今朝から微妙な頭痛を感じており、嫌な予感はしていたのだが、二限目の半ばあたりから鈍痛に変わってきた。ここまで悪化するなら最初から休んでおけばよかったなど思うだけ無駄である。
「──で、あるかして、」
講師の声に集中もできない。痛む頭を抱えながら、ペンを動かすがやはり痛みが強く手を止めてしまう。
「…っ」
更に追い討ちをかけるような激痛の波がやってくる。
せっかく講義には出たのだから早退するのは出席が勿体無い。だが、耐えられる目処もない。

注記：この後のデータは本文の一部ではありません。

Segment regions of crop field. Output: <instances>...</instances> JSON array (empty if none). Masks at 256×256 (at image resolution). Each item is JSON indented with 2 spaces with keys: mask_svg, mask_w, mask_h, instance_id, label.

どうするかと考えていると、隣で真面目に講義を受けていた薫ちゃんが俺の袖を摘んで引っ張った。何事かと思い視線を向けると、彼女はカバンから鎮痛剤の箱を覗かせて指先でアピールしている。
俺がそれに気が付くと、ノートに「頭痛と腹痛には効く」と書いた。
砂漠でオアシスを見つけたような感覚だ。一筋の生命線が生まれた。
ありがたく薬を頂戴して、持っていた水で流し込んだ。
俺も自分のノートに「ありがとう」と書き込むと、彼女は無言のまま机の上でピースを作った。

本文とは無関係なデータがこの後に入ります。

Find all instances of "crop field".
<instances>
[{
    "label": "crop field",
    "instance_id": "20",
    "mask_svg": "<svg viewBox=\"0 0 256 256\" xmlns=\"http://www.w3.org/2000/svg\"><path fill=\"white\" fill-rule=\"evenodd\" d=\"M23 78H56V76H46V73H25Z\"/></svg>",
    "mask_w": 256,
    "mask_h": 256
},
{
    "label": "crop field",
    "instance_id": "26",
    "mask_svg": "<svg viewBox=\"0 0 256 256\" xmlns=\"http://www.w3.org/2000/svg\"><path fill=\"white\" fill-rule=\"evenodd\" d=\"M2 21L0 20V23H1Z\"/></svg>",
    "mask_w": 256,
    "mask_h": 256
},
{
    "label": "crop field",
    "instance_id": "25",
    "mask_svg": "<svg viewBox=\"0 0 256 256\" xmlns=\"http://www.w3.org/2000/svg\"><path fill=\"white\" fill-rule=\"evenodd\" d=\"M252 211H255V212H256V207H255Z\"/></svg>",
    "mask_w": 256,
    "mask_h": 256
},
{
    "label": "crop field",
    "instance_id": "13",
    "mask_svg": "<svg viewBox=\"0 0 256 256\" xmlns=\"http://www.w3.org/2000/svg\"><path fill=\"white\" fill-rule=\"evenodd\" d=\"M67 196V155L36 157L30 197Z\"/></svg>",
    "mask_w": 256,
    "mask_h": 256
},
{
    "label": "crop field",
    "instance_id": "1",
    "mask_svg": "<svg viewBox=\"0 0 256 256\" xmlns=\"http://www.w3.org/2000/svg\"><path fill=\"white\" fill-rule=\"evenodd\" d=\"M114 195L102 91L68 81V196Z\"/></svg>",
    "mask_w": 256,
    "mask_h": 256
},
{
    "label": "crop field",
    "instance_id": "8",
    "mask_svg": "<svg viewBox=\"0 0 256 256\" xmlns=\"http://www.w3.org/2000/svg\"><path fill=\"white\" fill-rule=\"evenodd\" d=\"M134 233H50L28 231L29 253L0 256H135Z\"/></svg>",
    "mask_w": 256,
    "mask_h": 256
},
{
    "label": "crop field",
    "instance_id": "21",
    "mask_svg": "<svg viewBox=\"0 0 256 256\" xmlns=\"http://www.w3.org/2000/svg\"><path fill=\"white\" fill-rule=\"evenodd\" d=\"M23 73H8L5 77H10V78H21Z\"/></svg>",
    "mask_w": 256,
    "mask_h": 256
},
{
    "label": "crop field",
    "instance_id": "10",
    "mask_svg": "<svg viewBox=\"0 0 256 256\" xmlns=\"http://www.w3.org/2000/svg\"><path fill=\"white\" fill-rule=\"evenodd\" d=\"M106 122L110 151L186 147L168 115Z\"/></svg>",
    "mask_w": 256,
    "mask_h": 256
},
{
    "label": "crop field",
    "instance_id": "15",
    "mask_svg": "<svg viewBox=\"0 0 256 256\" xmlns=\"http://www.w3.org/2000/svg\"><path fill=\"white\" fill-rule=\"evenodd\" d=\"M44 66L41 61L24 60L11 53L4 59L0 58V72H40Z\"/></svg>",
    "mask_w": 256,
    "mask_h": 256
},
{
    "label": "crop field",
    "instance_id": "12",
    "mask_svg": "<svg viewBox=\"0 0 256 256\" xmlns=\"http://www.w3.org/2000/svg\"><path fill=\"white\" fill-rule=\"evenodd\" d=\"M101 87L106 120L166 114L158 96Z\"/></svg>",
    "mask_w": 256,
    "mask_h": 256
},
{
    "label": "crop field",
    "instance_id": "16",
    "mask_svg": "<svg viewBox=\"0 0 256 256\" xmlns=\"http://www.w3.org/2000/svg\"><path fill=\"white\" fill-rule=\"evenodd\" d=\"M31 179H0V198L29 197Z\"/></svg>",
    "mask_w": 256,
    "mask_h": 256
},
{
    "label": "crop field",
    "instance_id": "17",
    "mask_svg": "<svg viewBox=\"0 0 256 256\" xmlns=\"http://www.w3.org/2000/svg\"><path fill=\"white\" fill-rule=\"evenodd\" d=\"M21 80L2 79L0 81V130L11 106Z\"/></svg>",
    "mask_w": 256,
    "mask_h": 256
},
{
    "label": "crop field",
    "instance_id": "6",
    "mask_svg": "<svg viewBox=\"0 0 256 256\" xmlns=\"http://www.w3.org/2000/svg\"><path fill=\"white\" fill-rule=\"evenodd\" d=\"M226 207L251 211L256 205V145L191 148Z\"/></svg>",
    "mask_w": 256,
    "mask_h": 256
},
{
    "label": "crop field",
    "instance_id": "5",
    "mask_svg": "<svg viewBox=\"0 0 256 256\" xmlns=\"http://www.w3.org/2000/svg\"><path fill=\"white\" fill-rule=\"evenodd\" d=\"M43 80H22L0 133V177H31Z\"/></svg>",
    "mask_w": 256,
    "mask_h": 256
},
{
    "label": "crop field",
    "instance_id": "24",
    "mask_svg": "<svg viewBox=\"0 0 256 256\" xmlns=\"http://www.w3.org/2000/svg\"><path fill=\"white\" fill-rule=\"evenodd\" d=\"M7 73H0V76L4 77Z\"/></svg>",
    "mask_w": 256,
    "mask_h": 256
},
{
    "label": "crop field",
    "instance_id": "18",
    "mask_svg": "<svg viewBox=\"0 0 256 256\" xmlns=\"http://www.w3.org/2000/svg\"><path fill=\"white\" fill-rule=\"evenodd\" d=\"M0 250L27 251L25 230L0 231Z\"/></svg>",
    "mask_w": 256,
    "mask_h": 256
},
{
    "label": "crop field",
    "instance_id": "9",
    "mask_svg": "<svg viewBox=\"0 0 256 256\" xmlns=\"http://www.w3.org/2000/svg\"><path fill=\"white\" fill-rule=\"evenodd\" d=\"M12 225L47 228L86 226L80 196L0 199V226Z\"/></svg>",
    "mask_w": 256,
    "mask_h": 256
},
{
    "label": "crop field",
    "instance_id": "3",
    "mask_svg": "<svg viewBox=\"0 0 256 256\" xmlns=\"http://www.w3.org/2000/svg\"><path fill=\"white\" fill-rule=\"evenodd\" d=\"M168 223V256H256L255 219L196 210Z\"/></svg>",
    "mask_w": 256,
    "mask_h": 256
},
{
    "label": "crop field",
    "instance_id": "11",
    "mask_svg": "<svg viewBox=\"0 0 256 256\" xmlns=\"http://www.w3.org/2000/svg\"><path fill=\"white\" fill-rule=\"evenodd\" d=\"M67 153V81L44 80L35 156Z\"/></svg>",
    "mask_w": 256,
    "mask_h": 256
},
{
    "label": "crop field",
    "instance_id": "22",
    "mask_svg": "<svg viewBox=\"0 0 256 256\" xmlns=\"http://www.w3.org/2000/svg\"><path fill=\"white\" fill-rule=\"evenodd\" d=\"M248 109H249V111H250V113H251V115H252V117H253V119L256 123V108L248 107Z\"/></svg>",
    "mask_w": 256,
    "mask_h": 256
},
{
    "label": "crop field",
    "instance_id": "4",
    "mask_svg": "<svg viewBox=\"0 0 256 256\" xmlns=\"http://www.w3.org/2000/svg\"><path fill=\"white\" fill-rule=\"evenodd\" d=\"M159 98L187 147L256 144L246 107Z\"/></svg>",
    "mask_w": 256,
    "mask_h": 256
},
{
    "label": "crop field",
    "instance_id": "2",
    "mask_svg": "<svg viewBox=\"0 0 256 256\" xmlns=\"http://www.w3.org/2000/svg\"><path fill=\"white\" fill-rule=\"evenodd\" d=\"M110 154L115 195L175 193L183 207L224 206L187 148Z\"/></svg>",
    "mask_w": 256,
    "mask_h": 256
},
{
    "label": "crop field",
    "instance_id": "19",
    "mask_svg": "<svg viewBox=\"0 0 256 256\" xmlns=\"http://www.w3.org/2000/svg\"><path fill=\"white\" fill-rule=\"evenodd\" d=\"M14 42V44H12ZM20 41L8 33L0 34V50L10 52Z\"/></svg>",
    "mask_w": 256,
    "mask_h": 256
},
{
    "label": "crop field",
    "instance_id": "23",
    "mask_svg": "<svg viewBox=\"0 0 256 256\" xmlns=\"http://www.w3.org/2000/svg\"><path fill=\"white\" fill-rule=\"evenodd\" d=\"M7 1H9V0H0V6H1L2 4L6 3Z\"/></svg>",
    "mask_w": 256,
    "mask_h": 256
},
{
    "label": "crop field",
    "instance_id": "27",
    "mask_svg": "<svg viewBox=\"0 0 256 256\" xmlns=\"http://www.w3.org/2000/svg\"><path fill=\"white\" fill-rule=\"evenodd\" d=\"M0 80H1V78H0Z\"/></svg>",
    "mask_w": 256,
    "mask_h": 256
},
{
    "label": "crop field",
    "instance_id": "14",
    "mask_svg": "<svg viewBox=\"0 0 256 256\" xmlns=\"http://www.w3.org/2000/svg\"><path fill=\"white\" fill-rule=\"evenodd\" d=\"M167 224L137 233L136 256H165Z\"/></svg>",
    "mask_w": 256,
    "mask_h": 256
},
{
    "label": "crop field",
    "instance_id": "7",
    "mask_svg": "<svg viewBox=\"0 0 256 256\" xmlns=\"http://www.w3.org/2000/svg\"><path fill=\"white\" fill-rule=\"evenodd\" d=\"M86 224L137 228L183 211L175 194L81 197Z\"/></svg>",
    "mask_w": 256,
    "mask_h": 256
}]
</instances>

貰った薬のおかげか、講義が終わる頃には鈍痛は引いていた。
「大丈夫? 保健管理いく? 直で帰る? マスクあるよ、タクシー呼ぼうか?」
矢継ぎ早に訊かれ甲斐甲斐しく世話を焼かれる。マスクは貰う。
「…直で帰る。悪寒してきたし、多分熱あるわ……」
「じゃあタクシー呼ぼう」
アプリでタクシーの手配をしながら、薫ちゃん本人もマスクをつけた。
「え、薫ちゃんも帰んの…?」
「一人で心配だし。私の時も来てくれたし、こうしようと思ってた」
熱で浮かされていく思考を収めるため、深く息を吸って深呼吸した。
真っ赤になった顔をまだ人が大勢いる室内で曝け出すわけにはいかず手で顔面を覆い隠す。
「あの時の薫ちゃんの気持ち、すごい分かるわぁ…」
「はいはいはい治ったらね」
薫ちゃんが着ていた上着を俺の顔が隠れるように被せられた。
最近、行動心理までバレ始めている。
「銀木、コイツどしたん?」
「頭痛いのと悪寒だって。私も彼と早退するから」
「オレが送ろうか? 女子だと大変だろ?」
上着でこちらからの視線も遮られているため、薫ちゃんが誰と話しているかははっきり分からないが、声からして最近よく絡んでくる奴かもしれない。
「うんん大丈夫。私、彼の恋人だから」
「…そ、っか」
フラグは彼女の強烈なボディーブローによって粉砕されたようだ。
男が去っていくと俺の背中に手が乗せられ、何度も撫でられ不思議と安心感を覚える。
「タクシー来るまであと十分だって。水ある?」
「…もうない」
「じゃあこれ飲んで」
そう言われて渡されたのは薫ちゃんの水筒だ。中にはレモン水が入っていて少し酸っぱい。だが水分補給としては大変助かる。
「家には薬とかある? 冷えピタとか」
返事をする気力もなく、頷く。
すると頭にかけられていた上着を少し持ち上げられ、様子を確認された。
体調はドン底、気力もほぼなく真っ青だか真っ赤なみっともない顔を真剣に見つめられる不甲斐なさはこれ以上ないだろう。
そして彼女の手が俺の額、首筋と順に触れられた。冷たく心地よい感触に目を閉じる。
「…………」
彼女は無言のまま再び上着を俺に掛け直した。落ちないように袖を顎の下で縛る徹底ぶり。
「立てる?」
数秒沈黙のあと、発せられた言葉に反応して荷物を持って立ち上がる。
数歩進んだところで立ちくらみを感じた。立ち止まると腕を組んで歩いていた薫ちゃんも立ち止まり、俺の肩を支えた。
「おい大丈夫か」
「あっごめん水元くん」
新手かと思えば次にやってきたのは水元のようだ。同じ講義ではないし、よそから来たのを聞くにいつの間にか連絡を取っていたようだ。
「これ取った方が歩きやすいんじゃねーの?」
「それはまずいかも」
ここからの会話が声が小さく聞き取りづらい。いや、口に出していないのか? 話し声が聞こえて来ない状態から微かに「わかった」という水元の声が聞こえた気がする。が、もう考えていられない。
「タクシーまで肩かしてやるから、銀木は荷物頼む」
「うん。ありがとう水元くん」
水元に肩を貸され歩き出した。
「お前銀木に感謝しろよ」
いつもしてるが…?
そうじゃないと小突かれたのは納得いってない。